-- Opening Marker --

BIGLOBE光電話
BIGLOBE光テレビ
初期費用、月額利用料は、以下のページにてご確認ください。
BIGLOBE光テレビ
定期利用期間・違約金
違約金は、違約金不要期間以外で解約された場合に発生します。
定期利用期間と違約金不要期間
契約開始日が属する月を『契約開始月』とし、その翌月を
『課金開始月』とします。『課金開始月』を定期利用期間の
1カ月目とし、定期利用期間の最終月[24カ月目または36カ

-- Closing Marker --

● JOB ITEM: Give back, word for word, the lines of the records that run from the one holding "違約金は、違約金不要期間以外で解約された場合に発生します。" to the very last.

● TASK OUTPUT:
違約金は、違約金不要期間以外で解約された場合に発生します。
定期利用期間と違約金不要期間
契約開始日が属する月を『契約開始月』とし、その翌月を
『課金開始月』とします。『課金開始月』を定期利用期間の
1カ月目とし、定期利用期間の最終月[24カ月目または36カ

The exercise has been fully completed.